秋元「生きることや食べることの意味を改めて思う、忘れがたい体験」
自然豊かな農村地帯で、そのくらしに触れる農家楽(ノンジャーラー)。中国では地域に根づく文化や郷土の食を体験できると、ツーリストの人気を集めている。京都府北部に位置する綾部市の『田舎の大鵬』は、風光明媚な土地で中国式の農家楽を体現する。
秋元 最初は堀江(貴文)さんの誘いに、なかなかタイミングが合わなくて。どうしてもうかがってみたいという念願がやっとかないました。
小山 京都の二条にある『大鵬』という中国料理店の息子さんが始められたんですよね。京都市内からクルマで1時間半くらいですか?
秋元 そうです。実際に行ってみたら、想像していたより遥かにすごかった。日本の原風景のような自然に囲まれていて。
見城 そこに中国料理のお店があるの?
秋元 お店というよりは、半分、屋外という感じですね。敷地内で野菜や米を栽培したり、鶏や豚、馬も飼っています。
見城 京都にそんな場所があるのが驚きだよ。そこで飼っている鶏や豚も食べるんだ?
秋元 僕がうかがった時は子豚の丸焼きをいただきましたが、鶏は絞めるところもお客さんに見せます。たまにお子さん連れのお客さんも来られるそうで、うちの子にはまだ早いかなと言う親御さんもいるようです。店主の渡邊さんはそういう時「本人が決めたらいいと思います」と仰るそうです。
見城 まさに食育だね。
秋元 そうですね。子供だけではなく、大人にとっての食育でもあるかもしれない。「家畜である以上、人間のために生まれて人間のために死んでいく。だからこそ生きている時は感謝して精一杯の愛情を注ぐ」というのが渡邊さんの考え方です。

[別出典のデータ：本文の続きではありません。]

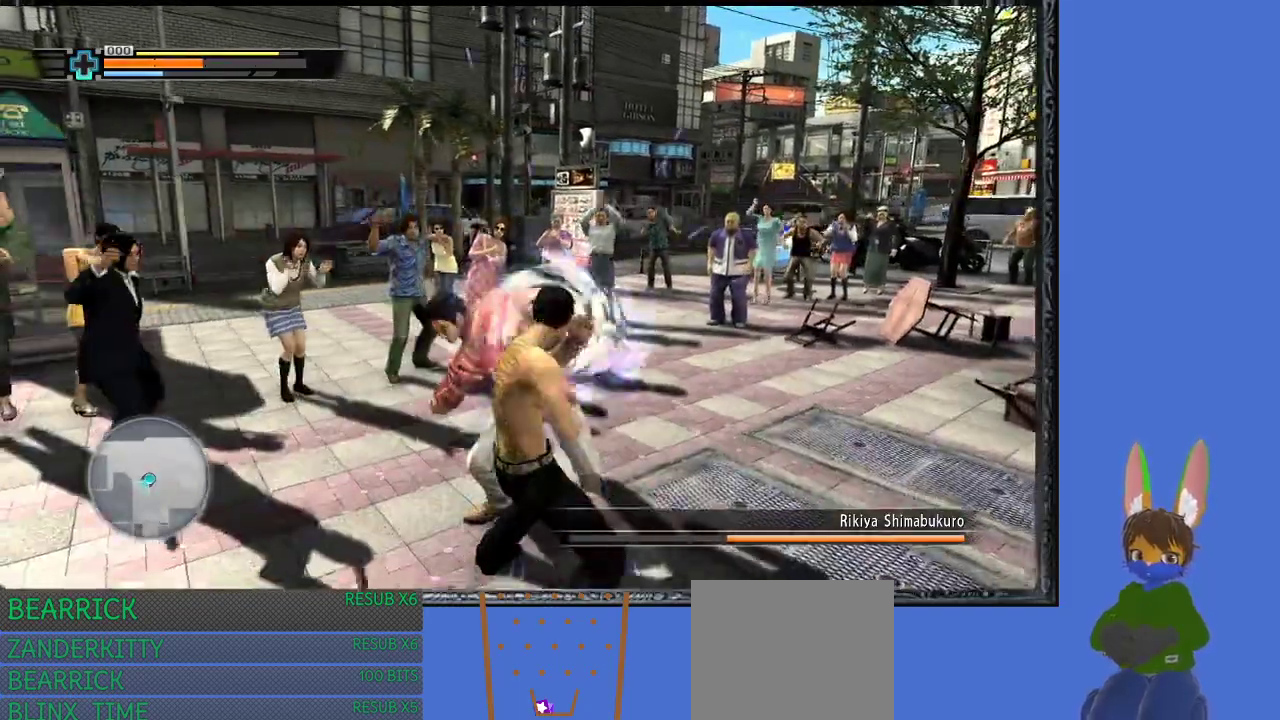
{"buttons": ["TRIANGLE"], "left_stick": "down-right", "right_stick": "center", "events": [[33, "SQUARE", "down"], [133, "SQUARE", "up"], [433, "TRIANGLE", "down"], [500, "left_stick", "down-right"]]}
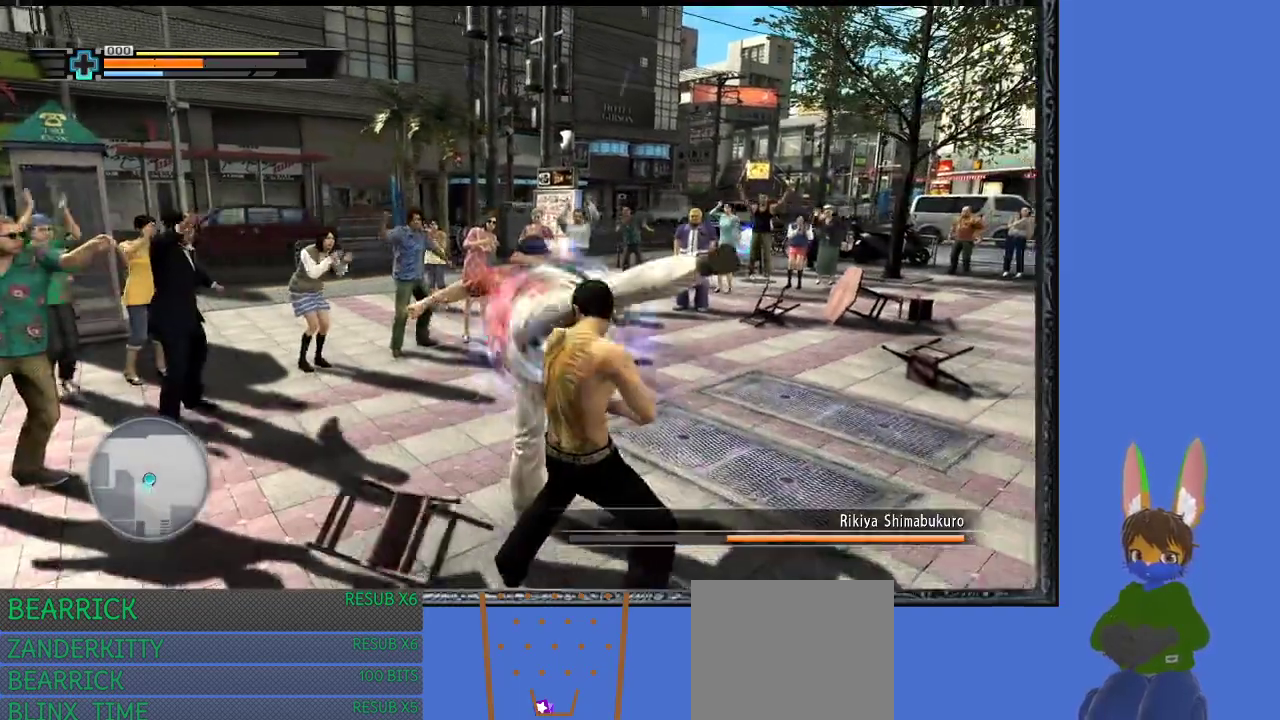
{"buttons": ["TRIANGLE"], "left_stick": "down-right", "right_stick": "center", "events": [[33, "TRIANGLE", "up"], [100, "TRIANGLE", "down"], [233, "TRIANGLE", "up"], [300, "TRIANGLE", "down"]]}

小山 料理が美味しいとかそういう次元を超越していますよね。
秋元 ただただありがたいと心から思ったし、人間が生きることの意味を考える体験でした。鶏や豚のほかに近くの川で獲れたすっぽん、鯉などの魚が食卓に上がることもあるそう。京都の大自然と食が好きな友人8人くらいで行くのがお薦めです。